Records for processing =>
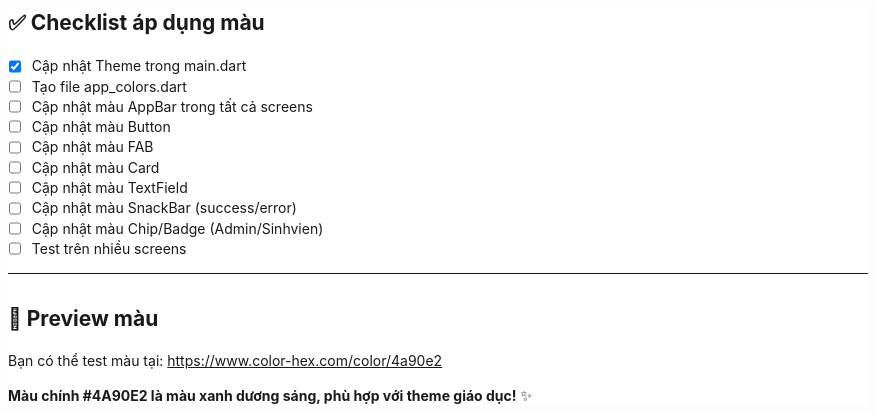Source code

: 
## ✅ Checklist áp dụng màu

- [x] Cập nhật Theme trong main.dart
- [ ] Tạo file app_colors.dart
- [ ] Cập nhật màu AppBar trong tất cả screens
- [ ] Cập nhật màu Button
- [ ] Cập nhật màu FAB
- [ ] Cập nhật màu Card
- [ ] Cập nhật màu TextField
- [ ] Cập nhật màu SnackBar (success/error)
- [ ] Cập nhật màu Chip/Badge (Admin/Sinhvien)
- [ ] Test trên nhiều screens

---

## 🎨 Preview màu

Bạn có thể test màu tại: https://www.color-hex.com/color/4a90e2

**Màu chính #4A90E2 là màu xanh dương sáng, phù hợp với theme giáo dục!** ✨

What to produce =>
Rewrite every line of the data above as a numbered list, skipping blank lines and leaving the pictures out.

Completed task =>
1. Source code
2. : 
3. ## ✅ Checklist áp dụng màu
4. - [x] Cập nhật Theme trong main.dart
5. - [ ] Tạo file app_colors.dart
6. - [ ] Cập nhật màu AppBar trong tất cả screens
7. - [ ] Cập nhật màu Button
8. - [ ] Cập nhật màu FAB
9. - [ ] Cập nhật màu Card
10. - [ ] Cập nhật màu TextField
11. - [ ] Cập nhật màu SnackBar (success/error)
12. - [ ] Cập nhật màu Chip/Badge (Admin/Sinhvien)
13. - [ ] Test trên nhiều screens
14. ---
15. ## 🎨 Preview màu
16. Bạn có thể test màu tại: https://www.color-hex.com/color/4a90e2
17. **Màu chính #4A90E2 là màu xanh dương sáng, phù hợp với theme giáo dục!** ✨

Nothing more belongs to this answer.